Suppose that I put in the full definition, that is, both a) and b), then would the proof be correct?

1. Prove that $sup S \leq sup T$

By Definition, let X be a nonempty subset of R and let X be bounded above. Thus, m = sup X iff $m \geq x$ for all $x \in X$ AND if $m' < m$, then there exists $x' \in X$ such that $x' > m'$.

Since S is bounded above (as stated in the question), S has a supremum and say, sup S = b. But, since $S \subseteq T$ and b = sup S, this must mean that $b \in T$.

But, by definition, a = supT iff $a \geq t$ for all $t \in T$ AND if $a' < a$, then there exists $t' \in T$ such that $t' > a'$.

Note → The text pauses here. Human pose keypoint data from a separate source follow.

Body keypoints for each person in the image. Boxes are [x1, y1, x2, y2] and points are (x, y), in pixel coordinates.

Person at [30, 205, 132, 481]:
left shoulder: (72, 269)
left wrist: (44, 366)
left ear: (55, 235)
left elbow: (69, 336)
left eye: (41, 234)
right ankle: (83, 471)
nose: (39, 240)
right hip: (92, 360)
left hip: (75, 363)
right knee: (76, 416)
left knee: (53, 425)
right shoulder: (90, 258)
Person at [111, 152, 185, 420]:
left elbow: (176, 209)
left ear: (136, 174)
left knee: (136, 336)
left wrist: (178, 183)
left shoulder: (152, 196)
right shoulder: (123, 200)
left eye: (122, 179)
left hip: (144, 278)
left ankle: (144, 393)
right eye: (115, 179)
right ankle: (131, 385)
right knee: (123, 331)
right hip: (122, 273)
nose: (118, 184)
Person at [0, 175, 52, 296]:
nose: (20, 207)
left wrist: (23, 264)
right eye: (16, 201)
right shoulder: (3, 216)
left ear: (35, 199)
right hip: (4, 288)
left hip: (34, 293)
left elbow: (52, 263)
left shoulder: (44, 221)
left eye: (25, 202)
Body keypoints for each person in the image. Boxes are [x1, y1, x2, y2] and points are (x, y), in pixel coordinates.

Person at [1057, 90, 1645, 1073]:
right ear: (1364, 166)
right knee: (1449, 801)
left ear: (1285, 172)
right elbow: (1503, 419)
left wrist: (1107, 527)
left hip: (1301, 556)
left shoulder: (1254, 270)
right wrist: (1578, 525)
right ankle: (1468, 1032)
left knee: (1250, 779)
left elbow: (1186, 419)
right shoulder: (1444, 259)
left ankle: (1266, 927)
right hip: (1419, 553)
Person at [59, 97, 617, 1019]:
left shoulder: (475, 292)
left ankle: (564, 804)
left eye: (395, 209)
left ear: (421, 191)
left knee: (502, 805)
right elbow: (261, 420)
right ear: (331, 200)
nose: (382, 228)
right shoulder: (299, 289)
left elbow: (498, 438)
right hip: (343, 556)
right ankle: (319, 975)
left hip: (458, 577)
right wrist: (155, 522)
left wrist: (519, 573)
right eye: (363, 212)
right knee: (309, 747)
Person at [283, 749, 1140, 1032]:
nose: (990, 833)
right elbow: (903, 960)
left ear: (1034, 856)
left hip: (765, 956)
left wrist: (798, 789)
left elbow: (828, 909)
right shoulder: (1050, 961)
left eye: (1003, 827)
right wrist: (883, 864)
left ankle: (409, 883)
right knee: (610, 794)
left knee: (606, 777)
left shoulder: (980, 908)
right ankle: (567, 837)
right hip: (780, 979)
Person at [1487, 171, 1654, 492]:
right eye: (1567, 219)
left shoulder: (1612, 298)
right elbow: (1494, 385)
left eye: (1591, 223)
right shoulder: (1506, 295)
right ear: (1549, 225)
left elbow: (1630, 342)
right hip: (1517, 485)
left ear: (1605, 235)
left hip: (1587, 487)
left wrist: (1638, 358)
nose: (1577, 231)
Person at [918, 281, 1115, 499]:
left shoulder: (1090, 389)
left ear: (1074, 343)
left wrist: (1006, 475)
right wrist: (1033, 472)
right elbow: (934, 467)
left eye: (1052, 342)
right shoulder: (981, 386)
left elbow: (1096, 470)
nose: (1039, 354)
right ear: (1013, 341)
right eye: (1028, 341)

Thus, $a \geq b$ and so, $supT \geq sup S$ as required.

Is this better now? I mean, i put in the actuall definition.

 

[Hurkyl]

At the risk of sounding like a broken record...

Since S is bounded above (as stated in the question), S has a supremum and say, sup S = b. But, since $S \subseteq T$ and b = sup S, this must mean that $b \in T$.

Why?

 

[playboy]

I was affraid that one was coming.

Actually, now that I think of it, that statement might not be true.
Say S and T were the same sets, that is, S = T, and supS could lie outside of S or inside of S, depending if the set has a maxmimum or not. Suppose supS lies outside the set S, then $sup S \notin T$.

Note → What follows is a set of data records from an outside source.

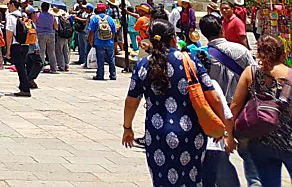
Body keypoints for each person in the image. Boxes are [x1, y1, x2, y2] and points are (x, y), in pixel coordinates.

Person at [123, 19, 224, 187]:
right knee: (192, 178)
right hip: (191, 132)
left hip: (158, 134)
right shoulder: (190, 61)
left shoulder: (144, 64)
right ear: (173, 39)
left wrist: (127, 127)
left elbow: (131, 101)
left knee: (162, 180)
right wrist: (220, 124)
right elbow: (213, 96)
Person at [197, 13, 259, 187]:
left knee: (220, 157)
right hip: (245, 111)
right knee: (251, 158)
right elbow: (256, 77)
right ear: (221, 28)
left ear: (203, 33)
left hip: (218, 114)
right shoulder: (241, 50)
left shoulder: (202, 55)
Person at [230, 35, 292, 187]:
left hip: (260, 141)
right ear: (283, 54)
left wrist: (229, 134)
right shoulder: (290, 74)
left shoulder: (250, 73)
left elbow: (235, 105)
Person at [5, 0, 36, 96]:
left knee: (20, 68)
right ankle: (23, 86)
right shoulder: (24, 15)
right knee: (23, 67)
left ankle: (25, 89)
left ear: (12, 4)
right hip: (25, 44)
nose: (7, 6)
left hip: (16, 44)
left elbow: (9, 34)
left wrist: (8, 50)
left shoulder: (10, 17)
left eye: (8, 4)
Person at [88, 3, 118, 81]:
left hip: (99, 42)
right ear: (105, 10)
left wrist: (90, 41)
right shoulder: (110, 19)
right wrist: (112, 40)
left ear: (97, 10)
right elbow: (114, 31)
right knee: (111, 59)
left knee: (100, 59)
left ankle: (100, 75)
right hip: (109, 42)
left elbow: (91, 31)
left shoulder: (94, 19)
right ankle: (113, 75)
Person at [33, 0, 59, 74]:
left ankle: (40, 68)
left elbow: (34, 22)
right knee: (52, 52)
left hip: (41, 34)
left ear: (41, 7)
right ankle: (54, 69)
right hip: (51, 34)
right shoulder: (52, 16)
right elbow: (56, 25)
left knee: (41, 52)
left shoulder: (38, 15)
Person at [53, 7, 72, 72]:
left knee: (59, 51)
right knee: (65, 51)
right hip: (65, 36)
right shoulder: (64, 18)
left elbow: (56, 27)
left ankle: (61, 66)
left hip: (59, 36)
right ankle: (66, 64)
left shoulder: (55, 18)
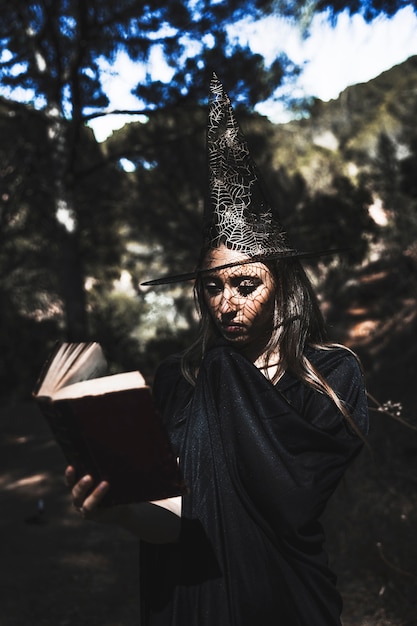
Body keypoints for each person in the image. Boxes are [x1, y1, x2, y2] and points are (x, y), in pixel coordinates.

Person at [65, 73, 369, 626]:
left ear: (283, 284)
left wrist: (227, 374)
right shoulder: (177, 380)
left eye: (246, 285)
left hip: (288, 605)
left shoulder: (329, 374)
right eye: (211, 287)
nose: (226, 304)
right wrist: (122, 509)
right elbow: (175, 518)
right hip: (187, 601)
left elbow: (294, 502)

Ill come back to this, I am going to give it more thought.

 

[matt grime]

Right, you're making this way too hard.

I'm just going to write out the upper half of the question. By writing it out with the addition of what 'sup means' (ie what we need to show) I practically prove it for you.

We have A, B non-empty and bounded A<=B.

We want to show that sup(A)<=sup(B).

Since sup(A) is the least upper bound sup(A)<=U for any upper bound U we need only show that...

 

[playboy]

Sorry I took so long for a reply, i had a cold.

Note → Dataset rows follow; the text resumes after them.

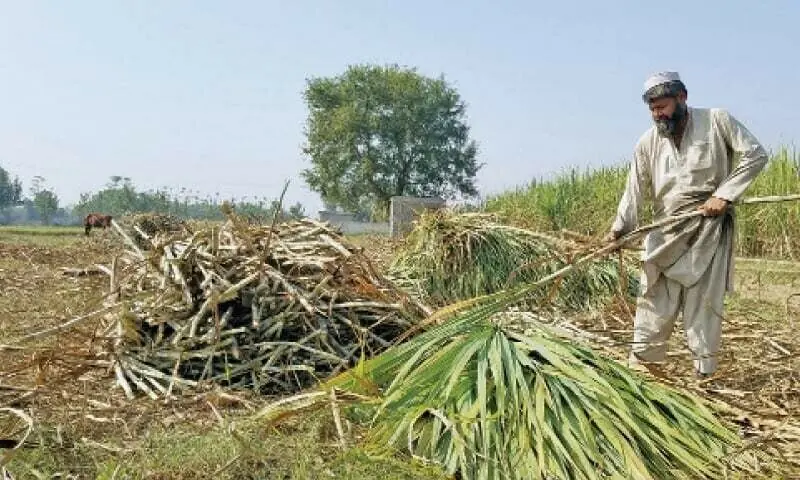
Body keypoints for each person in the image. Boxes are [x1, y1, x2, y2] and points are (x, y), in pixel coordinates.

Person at [604, 71, 769, 378]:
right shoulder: (647, 142)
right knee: (651, 309)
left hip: (708, 234)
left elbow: (756, 155)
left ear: (682, 98)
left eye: (662, 106)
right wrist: (619, 229)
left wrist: (724, 194)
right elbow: (634, 189)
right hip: (664, 236)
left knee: (703, 312)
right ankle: (643, 375)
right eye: (652, 108)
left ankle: (703, 381)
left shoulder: (717, 121)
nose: (658, 114)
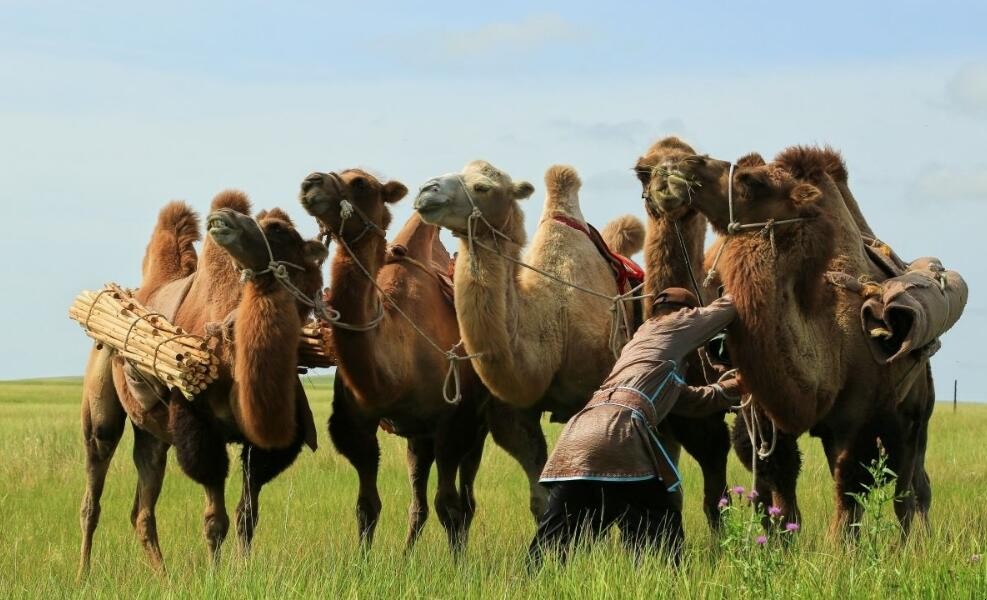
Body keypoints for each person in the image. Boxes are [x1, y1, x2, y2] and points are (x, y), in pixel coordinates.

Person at [528, 288, 743, 567]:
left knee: (552, 546)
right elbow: (728, 307)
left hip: (576, 436)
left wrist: (736, 386)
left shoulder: (642, 346)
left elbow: (691, 401)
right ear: (686, 312)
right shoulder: (676, 323)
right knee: (663, 535)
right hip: (621, 434)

Anyways, I ended up seeing how my professor proved this.

In all honesty, he just wrote out the definitions which took only a few lines, and not a hudge page...Something similar to your's matt grime.

Proof's can be difficult to understand sometimes.

 

[matt grime]

I think in this case it is more that 'knowing what the professor wants you to write' is difficult to understand. I find this a lot in the early stages of proof. For some reasons, because students are new to proofs, teachers equate this with being new to 'thinking mathematically' and this ask questions which are very easy. It thus is difficult to produce a good proof since the proof really is too close to just writing out the definitions again.

Here is an question that was on a midterm for a course I was supervising (think 'taking problem classes on'):

If A and B are sets show that A is a subset of AuB.

Now, that requires no proof, how can it require proof, you'd have to have a very strange idea of what AuB is not to see that that is true. And since the students had the correct idea of AuB, that is the set of elements of A together with the set of elements of B, how do you 'prove' the obvious?

In case you are wondering, they were supposed to write was

Since (x in A) is true, then (x in A)OR(x in B) is true, hence (x in AuB) is true.

This strikes me as being a poncy way of saying: duh!